Source passage »
Avoiding Data Pitfalls or how a book can become your best friend in a journey full of traps.

Thabata Romanowski

Jan 20, 20238 min read

Book cover of Avoiding Data Pitfalls by Ben Jones — From the Data Viz Bookshelf: Avoiding Data Pitfalls by Ben Jones.

If you are not from a STEM background (that is short for Science, Technology, Engineering, and Mathematics), chances are you either have struggled or are struggling to make sense of all the jargon around you when it comes to data. Learning the ropes of working with data in a business environment when you have multiple meetings, deadlines, priorities and tasks to juggle sounds daunting.

When we feel overwhelmed, we are more prone to commit mistakes, overlook gaps, ignore conflicting information or perpetuate biases by the sheer force of cognitive load. It’s unintentional, but often the simple thought of having to wrangle data for a report or presentation sends shivers down the spine: “what will I mess up now…?”

I have bitter-sweet news for you. The bitter part is that mistakes are inevitable on your way to learning more about data, and it’s a messy and complex process. The path will not be linear and will, instead, be filled with traps you’ll likely fall into. And you will fall into them. Multiple times even. Everyone falls into them, regardless of seniority or affinity with numbers and technology. I have. Ben Jones, the author of Avoiding Data Pitfalls, has too - and he’s very open about it.

The sweet part is that you don’t have to go alone. Nor you have to beat yourself up when it happens. See every mistake as a free training opportunity: every time you fall into one of the pitfalls mentioned by the author, you’ll have learned about a new way to avoid them.

The tortuous path of becoming a data person

When I started my career, I was an intern at a bank. I confess it wasn’t what I had envisioned myself doing. My day was filled with spreadsheets and customer calls. The spreadsheet part was particularly challenging for my young self. I had never interacted with data in an organised, business sense before. Sure, I have read about statistics and seen reports and metrics - but this was the first time I had to make things from data.

My boss at the time gave me a reconciliation report I had to run weekly. It consisted of merging two spreadsheets from different sources based on a common key. The term VLOOKUP may mean something now. But it didn’t mean anything to me back then. Everyone starts somewhere, and I started there, trying to hurriedly look up on Google what the hell VLOOKUP actually was and why did I have to use that to do my report.

Needless to say, mistakes were made. By me. Multiple times. First, I discovered the two spreadsheets had mismatches between them - a key present in one source but not in the other. Then, I found out that both spreadsheets had duplicated keys - each with slightly different details in the columns I needed to bring together. There was no documentation on what to do with these situations, the clock was ticking, and assumptions had to be made. The further I looked, the more I felt like I was digging a bottomless pit. In my inexperience, I put the report together the best way I could, which was obviously (in hindsight) not good enough.

It is easy to attribute our mistakes when working with data to a lack of technical knowledge or overly complex systems. Often our struggles take the shape of technical jargon or tools and technology, and we attribute our negative feelings to those things instead of being aware of what’s happening.

It is a tangible thing to blame: perhaps I made mistakes because I didn’t know Excel (or Tableau, or Power BI, or SQL, or Python), or I didn’t understand Statistics or Math, or because I had no idea of what a relational database was supposed to be, or why it has anything to do with the PowerPoint I had to present my boss showing incorrect reconciliation figures.

Data supplied »
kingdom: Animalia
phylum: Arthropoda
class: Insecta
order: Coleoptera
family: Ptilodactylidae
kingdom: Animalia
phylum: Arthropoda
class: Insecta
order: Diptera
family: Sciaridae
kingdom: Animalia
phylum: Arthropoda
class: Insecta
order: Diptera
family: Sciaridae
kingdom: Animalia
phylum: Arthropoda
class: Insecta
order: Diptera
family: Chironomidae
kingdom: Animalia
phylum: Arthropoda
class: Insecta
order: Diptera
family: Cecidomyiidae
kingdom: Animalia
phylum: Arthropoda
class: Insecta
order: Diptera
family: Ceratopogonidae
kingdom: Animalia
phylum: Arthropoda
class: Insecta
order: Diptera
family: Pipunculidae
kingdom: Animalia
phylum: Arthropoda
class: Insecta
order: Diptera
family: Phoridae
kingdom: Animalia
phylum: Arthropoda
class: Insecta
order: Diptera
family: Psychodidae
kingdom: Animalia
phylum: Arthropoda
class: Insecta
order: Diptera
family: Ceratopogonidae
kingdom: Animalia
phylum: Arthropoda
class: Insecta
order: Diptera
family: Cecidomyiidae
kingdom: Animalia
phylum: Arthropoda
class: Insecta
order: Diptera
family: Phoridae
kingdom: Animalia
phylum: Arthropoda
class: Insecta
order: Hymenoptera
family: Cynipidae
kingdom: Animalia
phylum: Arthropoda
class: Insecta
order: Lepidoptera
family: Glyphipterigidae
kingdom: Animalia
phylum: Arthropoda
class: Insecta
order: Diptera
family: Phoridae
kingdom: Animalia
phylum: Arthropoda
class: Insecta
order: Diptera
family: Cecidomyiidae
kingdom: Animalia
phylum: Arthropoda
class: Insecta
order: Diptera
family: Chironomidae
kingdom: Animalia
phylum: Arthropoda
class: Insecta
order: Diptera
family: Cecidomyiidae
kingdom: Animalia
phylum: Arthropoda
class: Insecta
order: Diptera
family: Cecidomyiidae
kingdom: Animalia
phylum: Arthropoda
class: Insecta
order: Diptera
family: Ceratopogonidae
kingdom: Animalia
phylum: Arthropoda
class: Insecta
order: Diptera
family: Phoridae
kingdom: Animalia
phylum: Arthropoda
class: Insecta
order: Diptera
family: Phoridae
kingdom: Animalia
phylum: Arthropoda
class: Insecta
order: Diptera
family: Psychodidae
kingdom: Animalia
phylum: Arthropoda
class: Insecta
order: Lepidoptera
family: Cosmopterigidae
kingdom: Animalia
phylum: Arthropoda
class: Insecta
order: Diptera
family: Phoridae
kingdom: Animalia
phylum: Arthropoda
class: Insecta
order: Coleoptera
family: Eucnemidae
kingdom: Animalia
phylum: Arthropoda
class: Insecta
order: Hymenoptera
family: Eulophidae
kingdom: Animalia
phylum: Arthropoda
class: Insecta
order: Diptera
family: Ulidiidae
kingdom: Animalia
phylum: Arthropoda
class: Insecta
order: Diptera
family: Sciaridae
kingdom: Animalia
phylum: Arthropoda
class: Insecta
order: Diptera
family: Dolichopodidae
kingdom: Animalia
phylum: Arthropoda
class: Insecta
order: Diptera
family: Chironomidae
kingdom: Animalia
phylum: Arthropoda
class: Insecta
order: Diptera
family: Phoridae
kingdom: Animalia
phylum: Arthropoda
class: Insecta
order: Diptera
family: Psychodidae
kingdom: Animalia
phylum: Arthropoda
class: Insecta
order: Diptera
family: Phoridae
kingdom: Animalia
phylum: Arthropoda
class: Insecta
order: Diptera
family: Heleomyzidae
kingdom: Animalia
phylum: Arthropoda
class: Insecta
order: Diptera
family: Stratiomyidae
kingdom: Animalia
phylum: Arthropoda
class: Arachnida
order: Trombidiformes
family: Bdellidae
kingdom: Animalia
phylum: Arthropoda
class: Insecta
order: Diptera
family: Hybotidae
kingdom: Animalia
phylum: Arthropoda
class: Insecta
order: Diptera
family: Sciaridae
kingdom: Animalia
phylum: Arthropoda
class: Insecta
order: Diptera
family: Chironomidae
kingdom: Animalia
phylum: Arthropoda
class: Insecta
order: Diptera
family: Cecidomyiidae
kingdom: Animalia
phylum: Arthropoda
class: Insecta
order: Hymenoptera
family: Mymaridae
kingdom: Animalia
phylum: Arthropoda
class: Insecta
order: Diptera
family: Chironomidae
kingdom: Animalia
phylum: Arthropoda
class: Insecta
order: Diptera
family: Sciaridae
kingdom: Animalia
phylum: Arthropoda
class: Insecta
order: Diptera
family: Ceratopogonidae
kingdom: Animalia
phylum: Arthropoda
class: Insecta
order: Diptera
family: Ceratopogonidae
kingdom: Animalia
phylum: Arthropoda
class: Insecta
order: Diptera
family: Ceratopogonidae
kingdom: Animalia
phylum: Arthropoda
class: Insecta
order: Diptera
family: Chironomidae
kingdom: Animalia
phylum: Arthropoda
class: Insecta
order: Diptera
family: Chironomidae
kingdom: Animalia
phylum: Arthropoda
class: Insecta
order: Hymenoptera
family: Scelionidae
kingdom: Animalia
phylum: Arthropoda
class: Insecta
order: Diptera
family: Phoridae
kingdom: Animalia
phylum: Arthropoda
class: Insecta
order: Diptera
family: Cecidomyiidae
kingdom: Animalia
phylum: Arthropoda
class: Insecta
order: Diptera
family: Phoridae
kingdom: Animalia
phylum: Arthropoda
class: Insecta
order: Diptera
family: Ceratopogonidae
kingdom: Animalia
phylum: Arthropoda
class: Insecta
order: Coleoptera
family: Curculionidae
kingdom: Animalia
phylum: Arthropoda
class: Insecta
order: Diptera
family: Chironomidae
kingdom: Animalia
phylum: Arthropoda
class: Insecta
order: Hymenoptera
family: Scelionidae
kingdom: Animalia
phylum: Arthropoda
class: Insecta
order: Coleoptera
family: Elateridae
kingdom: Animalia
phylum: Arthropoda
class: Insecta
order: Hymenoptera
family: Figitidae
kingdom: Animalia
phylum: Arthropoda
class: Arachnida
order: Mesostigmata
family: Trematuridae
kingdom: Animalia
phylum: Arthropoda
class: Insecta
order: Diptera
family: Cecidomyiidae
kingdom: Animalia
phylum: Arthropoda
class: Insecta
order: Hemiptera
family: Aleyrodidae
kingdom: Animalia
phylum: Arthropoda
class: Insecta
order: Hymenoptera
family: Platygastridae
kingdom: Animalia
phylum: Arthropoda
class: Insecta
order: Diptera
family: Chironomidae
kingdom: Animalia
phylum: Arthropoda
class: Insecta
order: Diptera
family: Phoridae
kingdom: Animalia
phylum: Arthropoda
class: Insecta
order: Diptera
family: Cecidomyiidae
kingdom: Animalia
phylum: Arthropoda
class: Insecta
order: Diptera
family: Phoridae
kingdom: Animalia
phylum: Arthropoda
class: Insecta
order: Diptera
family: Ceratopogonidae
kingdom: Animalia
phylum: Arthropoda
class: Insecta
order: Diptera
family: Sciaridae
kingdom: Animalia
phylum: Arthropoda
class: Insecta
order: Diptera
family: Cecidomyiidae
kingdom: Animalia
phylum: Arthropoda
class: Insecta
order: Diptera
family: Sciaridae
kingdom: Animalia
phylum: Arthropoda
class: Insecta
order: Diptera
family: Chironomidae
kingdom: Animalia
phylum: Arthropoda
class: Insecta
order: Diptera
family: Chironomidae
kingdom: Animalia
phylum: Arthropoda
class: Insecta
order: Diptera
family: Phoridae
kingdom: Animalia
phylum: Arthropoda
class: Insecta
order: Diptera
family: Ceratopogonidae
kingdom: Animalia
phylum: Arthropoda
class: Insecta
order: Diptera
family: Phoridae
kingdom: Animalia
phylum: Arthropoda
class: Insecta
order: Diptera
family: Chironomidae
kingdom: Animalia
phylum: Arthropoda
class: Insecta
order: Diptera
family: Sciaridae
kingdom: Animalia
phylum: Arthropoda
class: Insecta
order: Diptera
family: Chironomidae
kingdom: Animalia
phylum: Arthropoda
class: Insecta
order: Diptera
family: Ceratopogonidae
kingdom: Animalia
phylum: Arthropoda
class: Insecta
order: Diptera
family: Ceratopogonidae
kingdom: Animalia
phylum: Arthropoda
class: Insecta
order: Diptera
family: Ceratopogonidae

Given exercise »
Repeat the passage of the book-review text from "When I started" up to and including "things from data.". The records have no connection to the text.

Result below »
When I started my career, I was an intern at a bank. I confess it wasn’t what I had envisioned myself doing. My day was filled with spreadsheets and customer calls. The spreadsheet part was particularly challenging for my young self. I had never interacted with data in an organised, business sense before. Sure, I have read about statistics and seen reports and metrics - but this was the first time I had to make things from data.